▶ _ASSIGNMENT_
For every entry below, give it back exactly and leave out any image.

▶ _Page images and extracted text_
^^^^^^^^^^^^^^^^
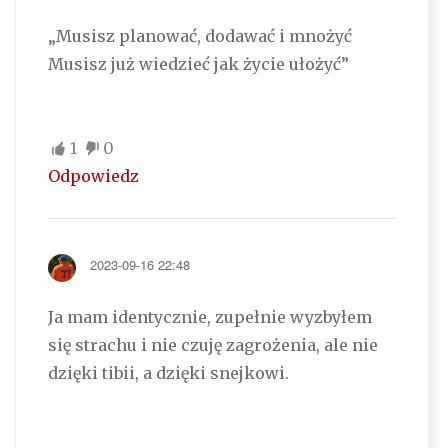
„Musisz planować, dodawać i mnożyć
Musisz już wiedzieć jak życie ułożyć”
1
0
Odpowiedz
2023-09-16 22:48
Ja mam identycznie, zupełnie wyzbyłem
się strachu i nie czuję zagrożenia, ale nie
dzięki tibii, a dzięki snejkowi.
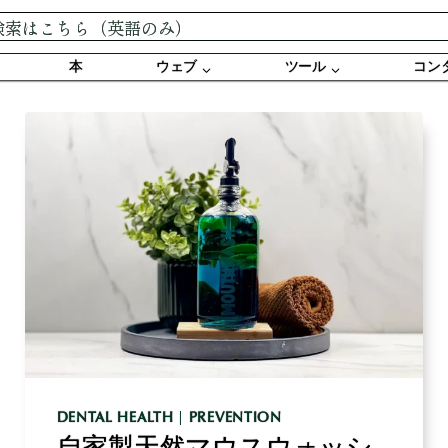
本
ウェブ
ツール
コン
DENTAL HEALTH
|
PREVENTION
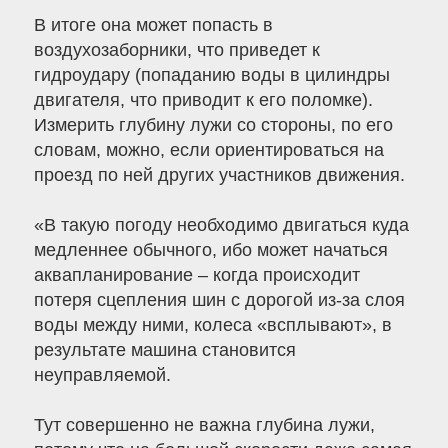
В итоге она может попасть в
воздухозаборники, что приведет к
гидроудару (попаданию воды в цилиндры
двигателя, что приводит к его поломке).
Измерить глубину лужи со стороны, по его
словам, можно, если ориентироваться на
проезд по ней других участников движения.
«В такую погоду необходимо двигаться куда
медленнее обычного, ибо может начаться
аквапланирование – когда происходит
потеря сцепления шин с дорогой из-за слоя
воды между ними, колеса «всплывают», в
результате машина становится
неуправляемой.
Тут совершенно не важна глубина лужи,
^^^^^^^^^^^^^^^^
▶ _PROBLEM SOLUTION_
„Musisz planować, dodawać i mnożyć
Musisz już wiedzieć jak życie ułożyć”
1
0
Odpowiedz
2023-09-16 22:48
Ja mam identycznie, zupełnie wyzbyłem
się strachu i nie czuję zagrożenia, ale nie
dzięki tibii, a dzięki snejkowi.
本
ウェブ
ツール
コン
DENTAL HEALTH
|
PREVENTION
В итоге она может попасть в
воздухозаборники, что приведет к
гидроудару (попаданию воды в цилиндры
двигателя, что приводит к его поломке).
Измерить глубину лужи со стороны, по его
словам, можно, если ориентироваться на
проезд по ней других участников движения.
«В такую погоду необходимо двигаться куда
медленнее обычного, ибо может начаться
аквапланирование – когда происходит
потеря сцепления шин с дорогой из-за слоя
воды между ними, колеса «всплывают», в
результате машина становится
неуправляемой.
Тут совершенно не важна глубина лужи,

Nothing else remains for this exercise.